Boy: “What’s a switch?”
Me: *thinks it’s what you turn the light on with* “er I think it’s a stick.”
Boy: “Why does he whip Benjamin with it?”
Me: “Because the Edwardians were vicious un-educated bastards who could only discipline their children using physical violence.” (i)
But just as bad as that is the fact I find them so boring I struggle to stay awake reading them. There are whole SECTIONS of Beatrix Potter where nothing happens at all. For example “Peter fell down head first; but it was of no consequence”. So why tell us then? I do things of no consequence all the time. And then I tweet about them. OK on this one she’s forgiven.
But then there’s “presently he dropped half the onions” which has no bearing on anything before or after plot-wise, and isn’t even the least bit interesting. It’s not exactly Captain Corelli’s Mandolin. It isn’t even Charlie and Lola. It’s just noise. Polite, grammatically correct noise.
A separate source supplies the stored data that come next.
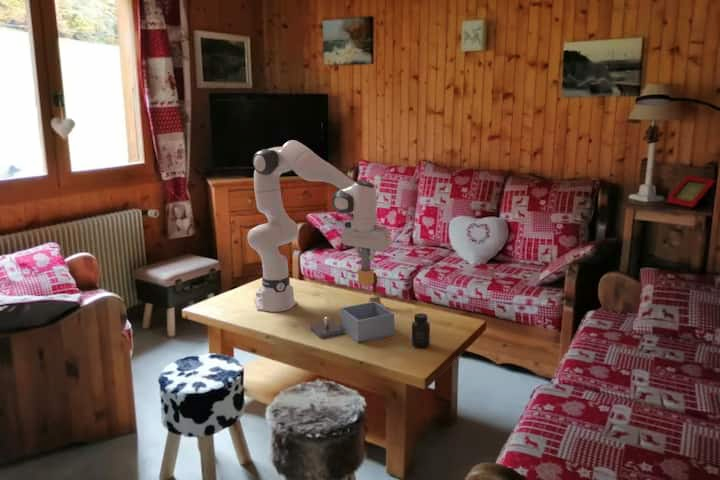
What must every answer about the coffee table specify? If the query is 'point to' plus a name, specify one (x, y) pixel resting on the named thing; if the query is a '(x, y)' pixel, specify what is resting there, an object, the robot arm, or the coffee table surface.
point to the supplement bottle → (420, 331)
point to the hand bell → (374, 296)
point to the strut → (365, 269)
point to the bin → (367, 321)
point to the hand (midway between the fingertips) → (365, 258)
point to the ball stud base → (326, 328)
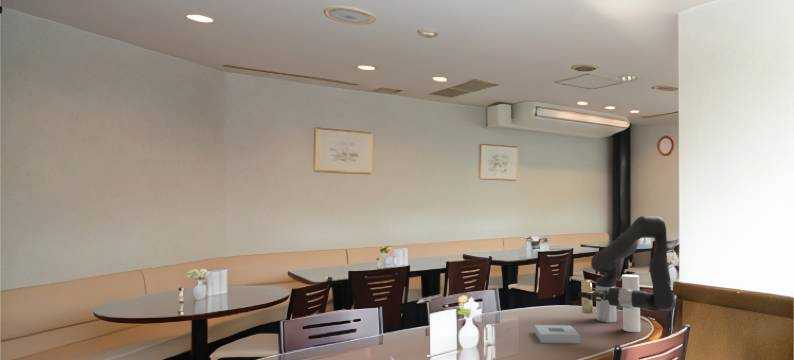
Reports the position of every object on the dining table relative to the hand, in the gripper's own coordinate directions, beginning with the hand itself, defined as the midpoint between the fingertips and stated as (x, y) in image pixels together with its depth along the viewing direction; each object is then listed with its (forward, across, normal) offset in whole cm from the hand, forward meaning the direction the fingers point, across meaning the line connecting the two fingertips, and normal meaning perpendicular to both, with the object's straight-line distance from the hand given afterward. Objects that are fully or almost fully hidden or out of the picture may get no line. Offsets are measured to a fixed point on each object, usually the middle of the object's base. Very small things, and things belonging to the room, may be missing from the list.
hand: (580, 293), depth 225 cm
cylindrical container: (-16, -23, +19) cm, 34 cm away
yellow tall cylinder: (-3, 0, +8) cm, 8 cm away
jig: (+8, +9, +19) cm, 22 cm away
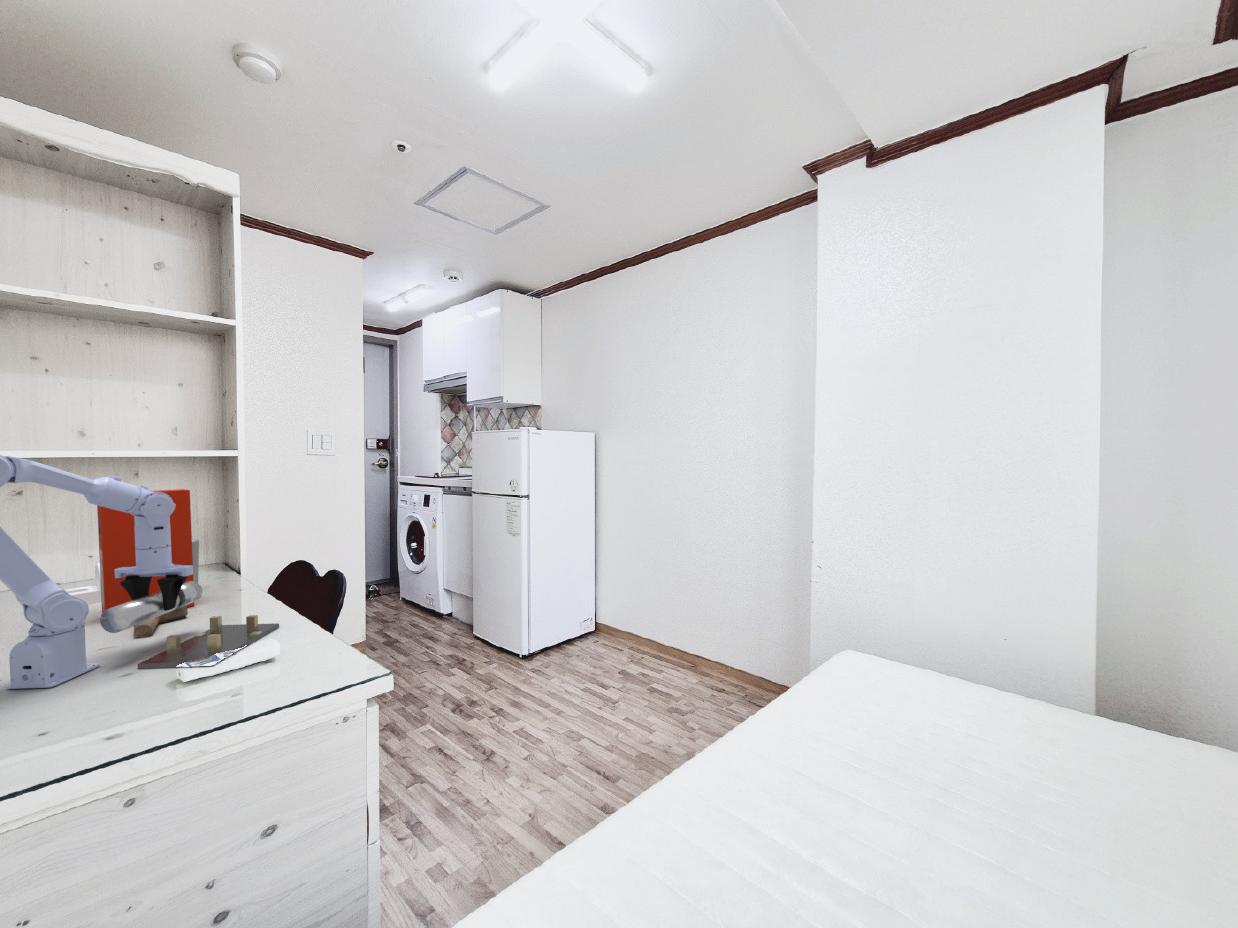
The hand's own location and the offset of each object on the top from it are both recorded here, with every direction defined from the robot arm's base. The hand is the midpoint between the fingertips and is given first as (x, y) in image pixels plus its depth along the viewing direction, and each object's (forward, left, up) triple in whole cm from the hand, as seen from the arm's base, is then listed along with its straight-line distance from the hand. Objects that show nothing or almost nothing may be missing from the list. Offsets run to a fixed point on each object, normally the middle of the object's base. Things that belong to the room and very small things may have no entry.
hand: (156, 609), depth 111 cm
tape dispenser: (+42, +48, -9) cm, 64 cm away
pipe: (+15, +11, -9) cm, 20 cm away
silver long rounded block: (0, 0, -1) cm, 1 cm away
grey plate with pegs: (0, -12, -8) cm, 15 cm away
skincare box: (+45, +30, -9) cm, 55 cm away
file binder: (+27, +24, -9) cm, 37 cm away
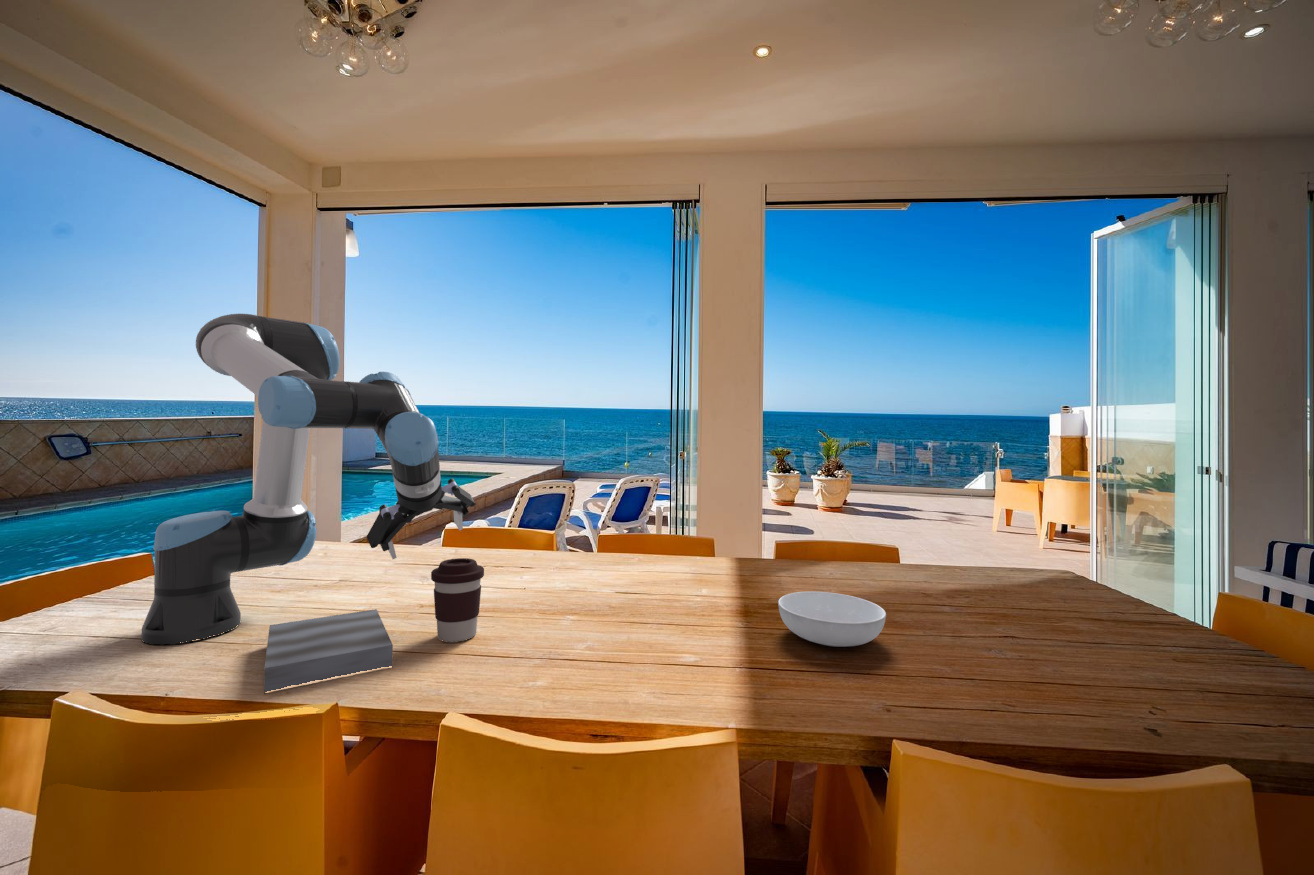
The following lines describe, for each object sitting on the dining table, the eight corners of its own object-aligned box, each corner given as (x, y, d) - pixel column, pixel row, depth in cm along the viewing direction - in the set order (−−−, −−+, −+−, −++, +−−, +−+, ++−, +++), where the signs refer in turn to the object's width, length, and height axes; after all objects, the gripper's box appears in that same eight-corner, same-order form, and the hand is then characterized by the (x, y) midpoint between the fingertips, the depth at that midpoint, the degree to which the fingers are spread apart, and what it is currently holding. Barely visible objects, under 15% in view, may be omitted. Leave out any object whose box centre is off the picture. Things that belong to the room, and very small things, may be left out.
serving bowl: (896, 664, 99) (897, 627, 99) (778, 654, 103) (779, 617, 103) (874, 625, 119) (875, 594, 119) (776, 617, 123) (777, 587, 123)
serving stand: (269, 646, 102) (269, 625, 102) (376, 628, 112) (376, 609, 112) (264, 694, 84) (264, 668, 84) (392, 667, 94) (392, 644, 94)
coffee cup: (472, 646, 104) (473, 568, 104) (421, 645, 104) (422, 567, 104) (489, 628, 114) (490, 556, 113) (442, 627, 114) (443, 555, 114)
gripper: (349, 528, 88) (368, 582, 104) (493, 472, 101) (491, 527, 117) (333, 493, 91) (354, 550, 107) (476, 443, 104) (476, 501, 120)
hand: (426, 538), depth 112 cm, fingers open, 13 cm apart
And this is just ONE book. There’s a whole box set to get through of violent beatings, confusing terminology and sod all happening. Great.
Of course two things do need to be said here. The first is that if you are elderly, middle class and rural I expect her books make some sort of sense. I’m NEVER going to blog about my Mum’s age but she grew up in a village and she listens to Radio 3. Nuff said.
The second is that Boy loves the books. Absolutely adores them. In fact, I think I can hear him calling me to read one now. Bugger.
(i) I might not have actually said that.